[SciPy-user] repmat of matrix returns array

Bill Baxter wbaxter at gmail.com
Thu Apr 27 20:25:35 CDT 2006

The decision of matrix vs array really comes down to whether you intend to
mostly do linear algreba with the entities in quesiton or not.  In Matlab or
Octave  A * B always means matrix multiply (er, at least for ndims=2),  and
A .* B always means element-wise multiply.  If you're doing stuff with
images you rarely need *, and if you're doing mostly linear algebra you
don't need as much .* .

In numpy the meaning of * changes depending on whether the arguments are of
type 'numpy.matrix' or not.  That's pretty much the most significant
difference between array and matrix.  That plus the fact that reduction
operations on matrices like sum() will generally return matrices (with
ndims==2), while the same operations on arrays will return arrays with ndims
reduced by one.

The whole changing meaning of * seemed reasonable to me at first -- from an
object oriented programming perspective it makes sense.  But you know, I
find that I get bitten by it a lot in several ways:

1) I end up accidentally multiplying element-wise because the argumets end
up being arrays instead of matrices like I had planned.   (No runtime errors
either way if the arguments are both NxN)

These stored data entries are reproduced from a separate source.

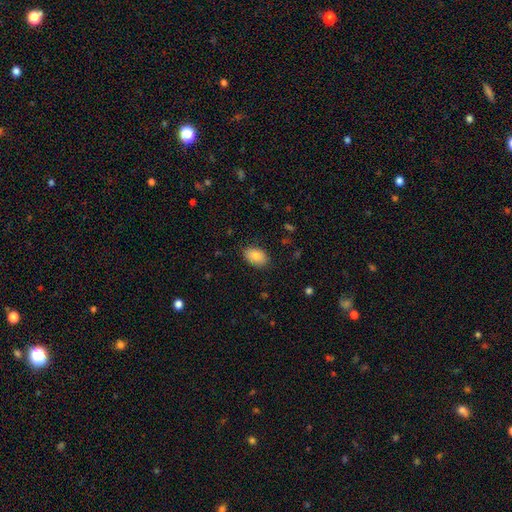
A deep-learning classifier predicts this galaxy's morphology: This is clearly a smooth galaxy (83%). How rounded: clearly in between (86%). Merging: clearly none (84%).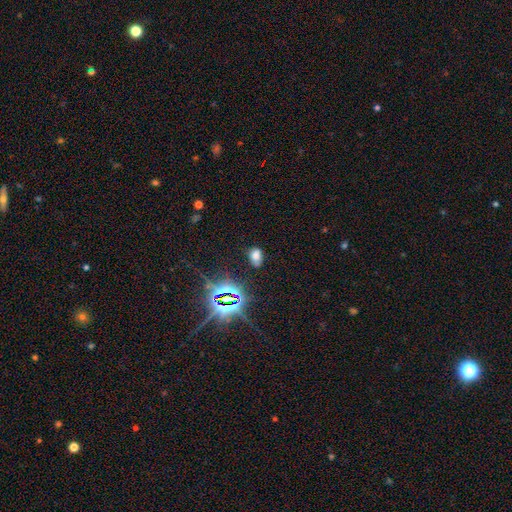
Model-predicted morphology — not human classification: smooth-or-featured: smooth: 60% | star or artifact: 30% | featured or disk: 10%
  how-rounded: in between: 83% | round: 16% | cigar-shaped: 2%
  merging: none: 70% | minor disturbance: 20% | major disturbance: 6% | merger: 4%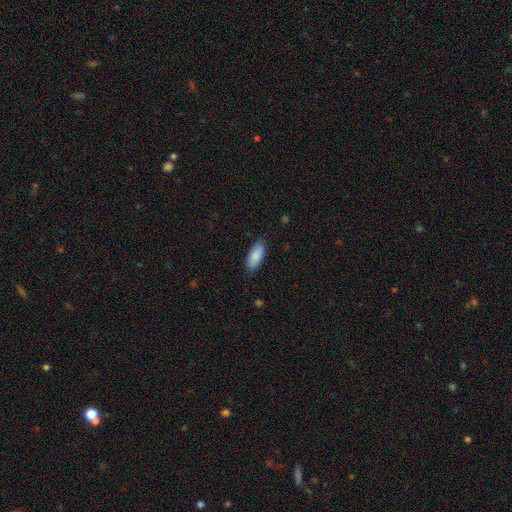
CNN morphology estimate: Smooth or featured? Predicted: smooth (p=0.86). How rounded? Predicted: in between (p=0.83). Merging? Predicted: none (p=0.83).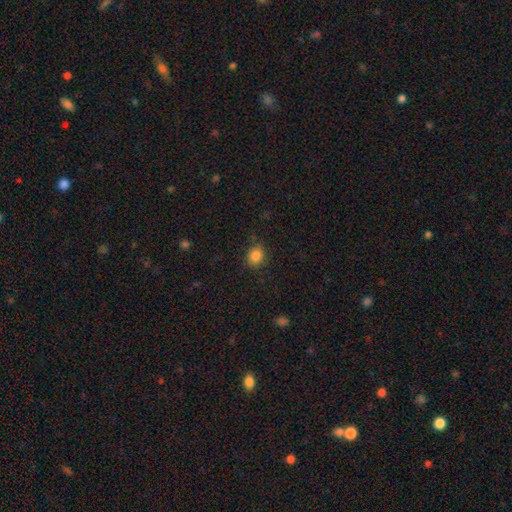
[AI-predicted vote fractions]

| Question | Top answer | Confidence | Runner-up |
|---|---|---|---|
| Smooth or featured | smooth | 85% | star or artifact (11%) |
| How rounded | round | 60% | in between (39%) |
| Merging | none | 84% | minor disturbance (12%) |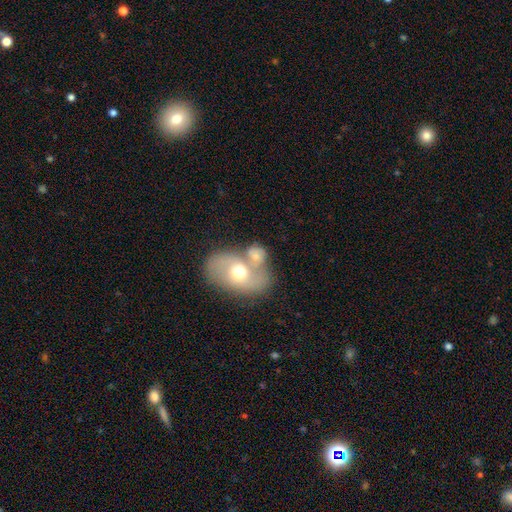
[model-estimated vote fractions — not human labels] This is possibly a smooth galaxy (47%). Merging: possibly merger (54%).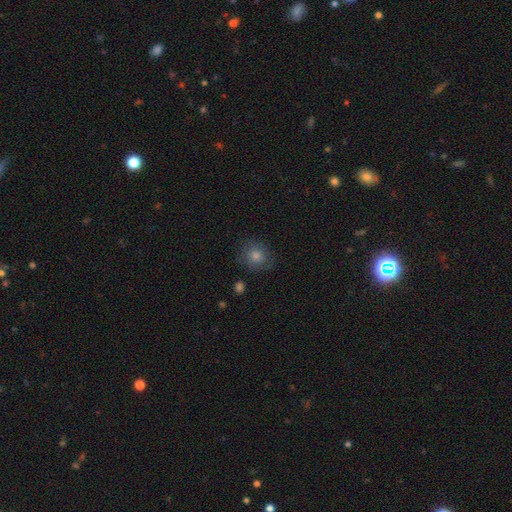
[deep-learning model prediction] A smooth galaxy with no disk features (67%) that is round (82%). Merging: none (81%).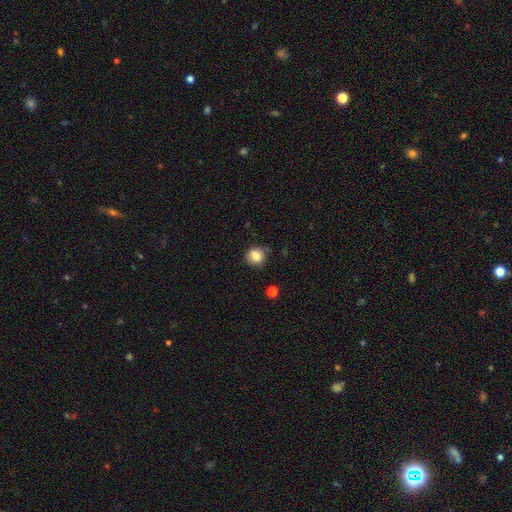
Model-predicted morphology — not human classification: The model was most divided on "how rounded": round: 70%, in between: 28%, cigar-shaped: 1%. More confident: smooth or featured — smooth (81%); merging — none (75%).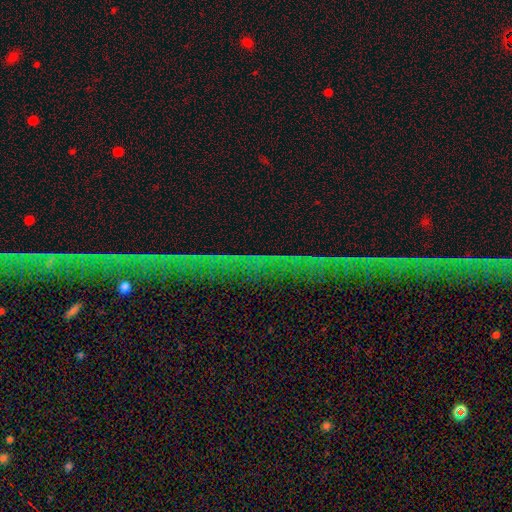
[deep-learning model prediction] star or artifact 76%, featured or disk 14%, smooth 10%.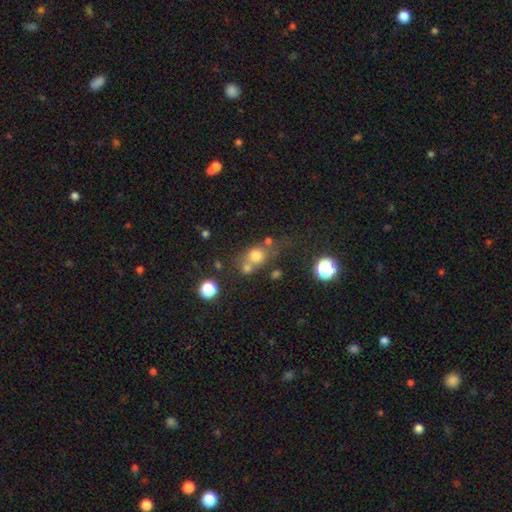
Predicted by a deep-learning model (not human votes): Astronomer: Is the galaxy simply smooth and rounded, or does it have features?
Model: smooth — 72%.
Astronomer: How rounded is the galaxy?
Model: round — 72%.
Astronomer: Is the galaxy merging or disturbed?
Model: none — 46% (runner-up: merger, 34%).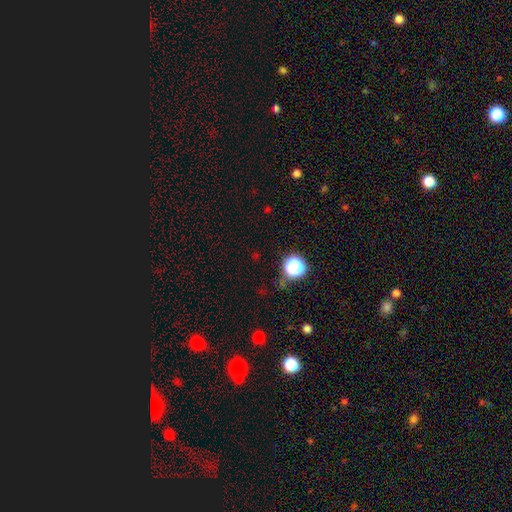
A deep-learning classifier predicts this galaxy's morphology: Q: Smooth or featured?
A: star or artifact (51%); runner-up: smooth (42%)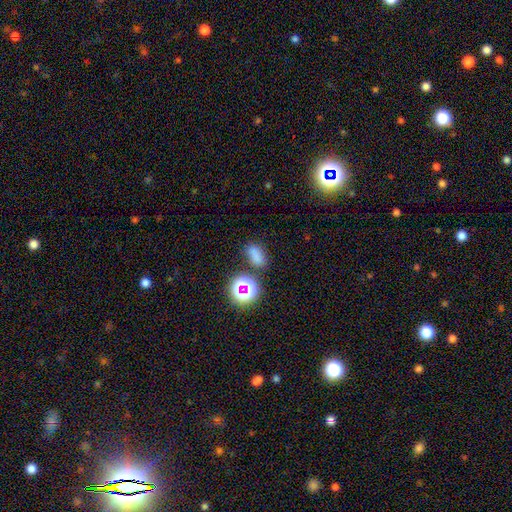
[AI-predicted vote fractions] smooth-or-featured: smooth: 70% | star or artifact: 22% | featured or disk: 8%
  how-rounded: in between: 78% | round: 18% | cigar-shaped: 4%
  merging: none: 66% | minor disturbance: 15% | merger: 12% | major disturbance: 6%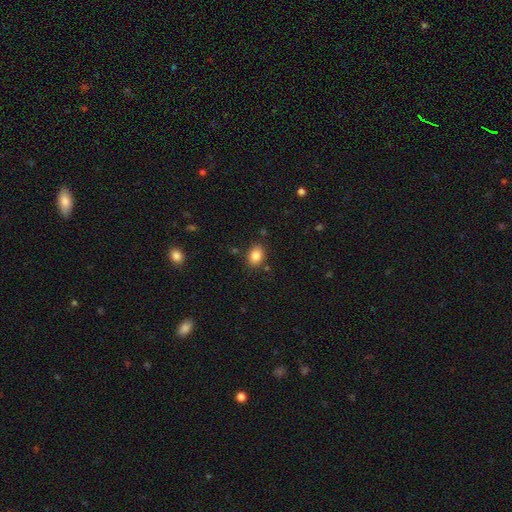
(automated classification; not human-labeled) Smooth or featured? smooth (85%)
How rounded? in between (71%)
Merging? none (83%)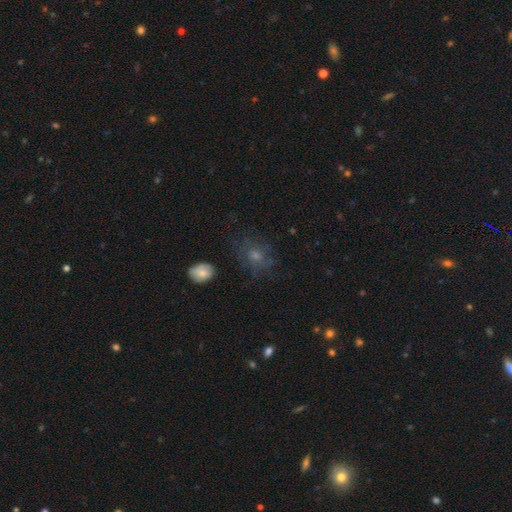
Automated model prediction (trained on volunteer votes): Overall: smooth (49%; featured or disk 34%). Merging: none (65%).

2) Because of Python's dynamic typing, it's often quite difficult to tell
when reading code like " a * b "  if a and b are arrays or matrices (or
something else entirely).  But you can bet when I wrote the code I knew what
I meant.

3) Sometimes you do get an array back after performing an operation on a
matrix (This one's getting fixed gradually in Numpy code, but I don't think
it will ever go away because it's just as easy for developers to do it to
themselves in their own code.  I.e. write a function that takes both arrays
and matrices but always returns an array.  Since it's easier to get that
wrong than it is to get it right, I predict such issues will persist.)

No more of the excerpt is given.